Willie Brown Calls Mizzou ‘Absolutely Awesome’

Willie Brown (David Paul Morris / Getty)
David Paul Morris / Getty

On Saturday, former San Francisco mayor Willie Brown, weighing in on the University of Missouri (“Mizzou”) brouhaha that led to the resignation of university president Tim Wolfe, wrote in the San Francisco Chronicle that the events were “absolutely awesome” for civil rights.

Brown called the protests a “student uprising” over racial insensitivity. He ignored the fact that three of the four incidents the students used as fodder for their actions were based on flimsy claims, including the “poop swastika” that police reports said was likely directed against Jews rather than blacks.

Likewise, Brown ignored the withdrawn accusation by the black Mizzou student government president, Payton Head, that the KKK had been sighted on campus, which was found to be false. Another claim, that a student was hit by Wolfe’s car, was seen to be a ridiculous assertion, as seen here; a student who appeared to be notorious hunger striker Jonathan Butler actually leaped in front of the car.

The one claim of racism cited by protesters with solid evidence resulted in the university moving the offending student off campus pending an investigation.

Despite all the evidence above, Brown called the protests at Mizzou “one of the most significant chapters in the civil rights movement since Selma and the Voting Rights Act.” Brown, apparently joining in the fight against free speech launched at universities (see UMass Amherst), argued that the protests’ significance derived from their attacks on “speech and perceived attitudes rather than outright discrimination.” He did not discuss the illegal and unconstitutional exclusion of journalists from the Missouri protest site.

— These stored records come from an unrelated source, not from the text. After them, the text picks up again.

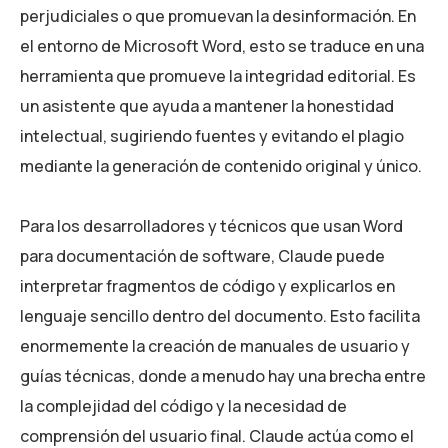
perjudiciales o que promuevan la desinformación. En
el entorno de Microsoft Word, esto se traduce en una
herramienta que promueve la integridad editorial. Es
un asistente que ayuda a mantener la honestidad
intelectual, sugiriendo fuentes y evitando el plagio
mediante la generación de contenido original y único.
Para los desarrolladores y técnicos que usan Word
para documentación de software, Claude puede
interpretar fragmentos de código y explicarlos en
lenguaje sencillo dentro del documento. Esto facilita
enormemente la creación de manuales de usuario y
guías técnicas, donde a menudo hay una brecha entre
la complejidad del código y la necesidad de
comprensión del usuario final. Claude actúa como el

Brown lauded the protests, calling them “entirely peaceful and respectful,” and adding, “There were no arrests. No window breaking.”

Brown expressed the most delight about the fact that the protests were led by black football players at Mizzou, writing, “Finally, and perhaps most important, for the first time black athletes as a group became the lead agents of change, when the football team threatened to go on strike.” He envisions professional black athletes taking the baton from the Mizzou football players and speaking out about political causes.

Brown has played the race card before; in 1995, the Los Angeles Times reported that Brown, then-California Assembly Speaker, pointed at a group of reporters, most of whom were white, and bewailed, “Everybody in here has been the beneficiary of preferential treatment at my expense–at every level in your life, at every level in your life.”

At the time, Brown was slamming critics of affirmative action, arguing that the United States had a decades-old “artificial system of selection” that favored whites.